(Beginning of DATA SUPPLIED)

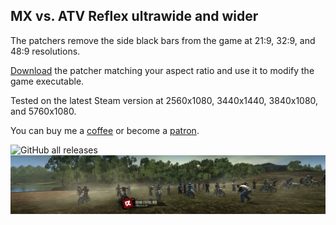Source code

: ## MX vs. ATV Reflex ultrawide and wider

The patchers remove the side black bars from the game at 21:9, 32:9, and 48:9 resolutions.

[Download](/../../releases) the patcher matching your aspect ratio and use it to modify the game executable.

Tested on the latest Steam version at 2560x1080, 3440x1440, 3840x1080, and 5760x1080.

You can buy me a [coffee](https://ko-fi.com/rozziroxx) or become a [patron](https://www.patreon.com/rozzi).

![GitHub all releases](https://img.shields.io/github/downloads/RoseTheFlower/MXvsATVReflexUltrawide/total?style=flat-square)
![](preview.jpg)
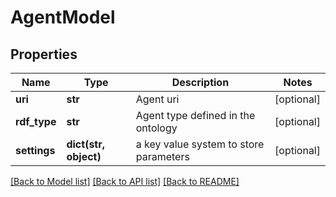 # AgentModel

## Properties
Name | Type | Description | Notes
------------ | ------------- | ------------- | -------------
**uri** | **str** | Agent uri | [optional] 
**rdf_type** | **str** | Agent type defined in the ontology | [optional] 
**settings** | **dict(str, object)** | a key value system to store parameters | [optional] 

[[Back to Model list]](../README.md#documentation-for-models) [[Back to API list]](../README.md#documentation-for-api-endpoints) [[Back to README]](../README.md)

(End of DATA SUPPLIED)
(Beginning of DATA SUPPLIED)

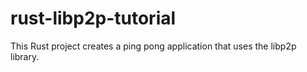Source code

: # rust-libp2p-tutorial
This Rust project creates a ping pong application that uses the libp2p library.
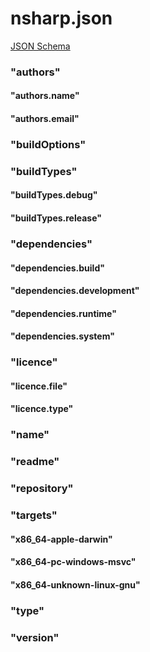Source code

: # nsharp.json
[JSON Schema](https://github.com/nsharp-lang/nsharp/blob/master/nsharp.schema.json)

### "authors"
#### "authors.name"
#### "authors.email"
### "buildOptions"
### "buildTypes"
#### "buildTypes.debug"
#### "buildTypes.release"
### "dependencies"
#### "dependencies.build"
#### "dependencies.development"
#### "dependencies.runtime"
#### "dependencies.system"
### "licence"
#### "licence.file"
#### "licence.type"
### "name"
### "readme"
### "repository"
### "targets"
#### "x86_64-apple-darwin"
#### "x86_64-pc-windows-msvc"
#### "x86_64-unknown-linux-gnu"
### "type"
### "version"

(End of DATA SUPPLIED)

PROBLEM: Copy the lines exactly as they appear in the rows above, starting at the line that contains "You can buy" and ending after the line that contains "parameters | [optional]". Leave the pictures out of your answer.

TASK RESPONSE:
You can buy me a [coffee](https://ko-fi.com/rozziroxx) or become a [patron](https://www.patreon.com/rozzi).

![GitHub all releases](https://img.shields.io/github/downloads/RoseTheFlower/MXvsATVReflexUltrawide/total?style=flat-square)
![](preview.jpg)
 # AgentModel

## Properties
Name | Type | Description | Notes
------------ | ------------- | ------------- | -------------
**uri** | **str** | Agent uri | [optional] 
**rdf_type** | **str** | Agent type defined in the ontology | [optional] 
**settings** | **dict(str, object)** | a key value system to store parameters | [optional] 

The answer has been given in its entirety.